Beyond technical proficiency, these formulas cultivate a mindset of evidence-based reasoning. They remind us that data is not merely numbers to crunch but a narrative to decode, requiring clarity on what we seek to learn and why. In practice, whether designing experiments, validating hypotheses, or communicating findings, the principles embedded in these equations guide us to ask: *What does this data reveal? What uncertainties remain?
As statistical methodologies evolve—integrating machine learning, AI, or novel computational techniques—the foundational formulas remain relevant. They underpin algorithms, validate models, and inform decisions in an increasingly data-driven world. Mastery of these basics ensures you can work through both traditional and modern approaches with a grounded understanding of their strengths and limitations Turns out it matters..

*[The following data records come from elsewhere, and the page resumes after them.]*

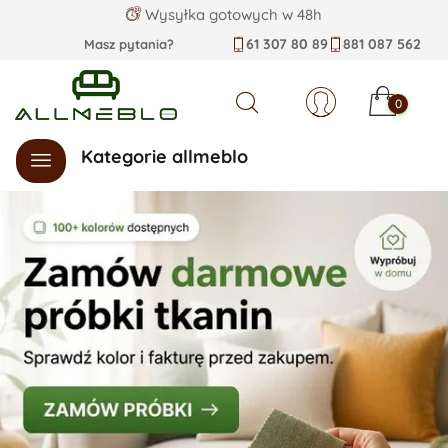
Wysyłka gotowych w 48h
61 307 80 89
881 087 562
Masz pytania?
0
Szukaj
Kategorie allmeblo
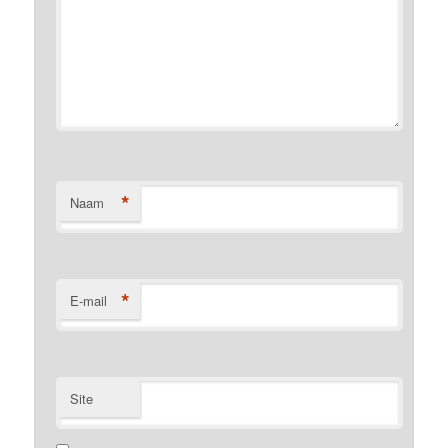
*
Naam
*
E-mail
Site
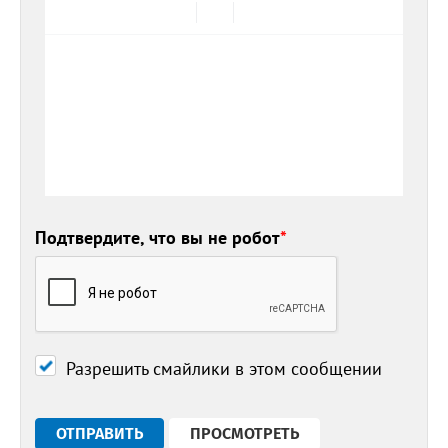
Подтвердите, что вы не робот
*
Разрешить смайлики в этом сообщении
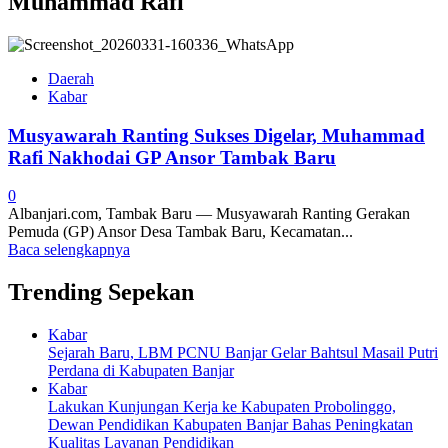
Muhammad Rafi
Daerah
Kabar
Musyawarah Ranting Sukses Digelar, Muhammad
Rafi Nakhodai GP Ansor Tambak Baru
0
Albanjari.com, Tambak Baru — Musyawarah Ranting Gerakan
Pemuda (GP) Ansor Desa Tambak Baru, Kecamatan...
Baca selengkapnya
Trending Sepekan
Kabar
Sejarah Baru, LBM PCNU Banjar Gelar Bahtsul Masail Putri
Perdana di Kabupaten Banjar
Kabar
Lakukan Kunjungan Kerja ke Kabupaten Probolinggo,
Dewan Pendidikan Kabupaten Banjar Bahas Peningkatan
Kualitas Layanan Pendidikan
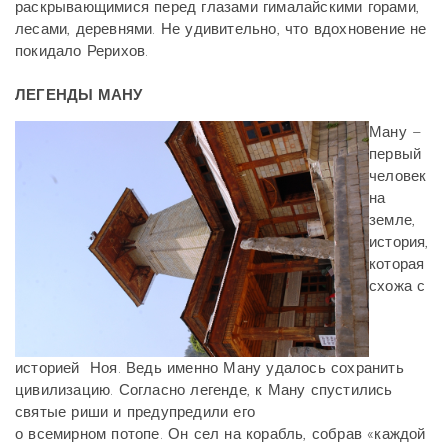
раскрывающимися перед глазами гималайскими горами,
лесами, деревнями. Не удивительно, что вдохновение не
покидало Рерихов.
ЛЕГЕНДЫ МАНУ
Ману –
первый
человек
на
земле,
история,
которая
схожа с
историей Ноя. Ведь именно Ману удалось сохранить
цивилизацию. Согласно легенде, к Ману спустились
святые риши и предупредили его
о всемирном потопе. Он сел на корабль, собрав «каждой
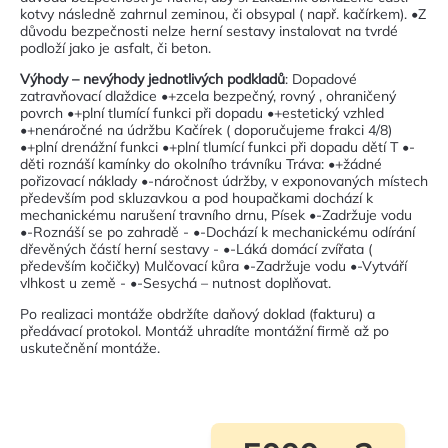
kotvy následně zahrnul zeminou, či obsypal ( např. kačírkem). •Z
důvodu bezpečnosti nelze herní sestavy instalovat na tvrdé
podloží jako je asfalt, či beton.
Výhody – nevýhody jednotlivých podkladů
: Dopadové
zatravňovací dlaždice •+zcela bezpečný, rovný , ohraničený
povrch •+plní tlumící funkci při dopadu •+estetický vzhled
•+nenáročné na údržbu Kačírek ( doporučujeme frakci 4/8)
•+plní drenážní funkci •+plní tlumící funkci při dopadu dětí T •-
děti roznáší kamínky do okolního trávníku Tráva: •+žádné
pořizovací náklady •-náročnost údržby, v exponovaných místech
především pod skluzavkou a pod houpačkami dochází k
mechanickému narušení travního drnu, Písek •-Zadržuje vodu
•-Roznáší se po zahradě - •-Dochází k mechanickému odírání
dřevěných částí herní sestavy - •-Láká domácí zvířata (
především kočičky) Mulčovací kůra •-Zadržuje vodu •-Vytváří
vlhkost u země - •-Sesychá – nutnost doplňovat.
Po realizaci montáže obdržíte daňový doklad (fakturu) a
předávací protokol. Montáž uhradíte montážní firmě až po
uskutečnění montáže.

In the long run, the formula sheet is not an endpoint but a starting point. On top of that, it equips you to move beyond rote calculation, fostering a habit of analytical rigor and intellectual curiosity. By embracing this duality—applying formulas with purpose while remaining open to innovation—you position yourself to tackle complex problems with confidence. As you continue your exploration, let these tools inspire not just accuracy, but insight. But in the end, statistics is less about memorizing symbols and more about harnessing them to transform uncertainty into knowledge. Keep building, keep questioning, and let data illuminate your path forward.
This is the bit that actually matters in practice.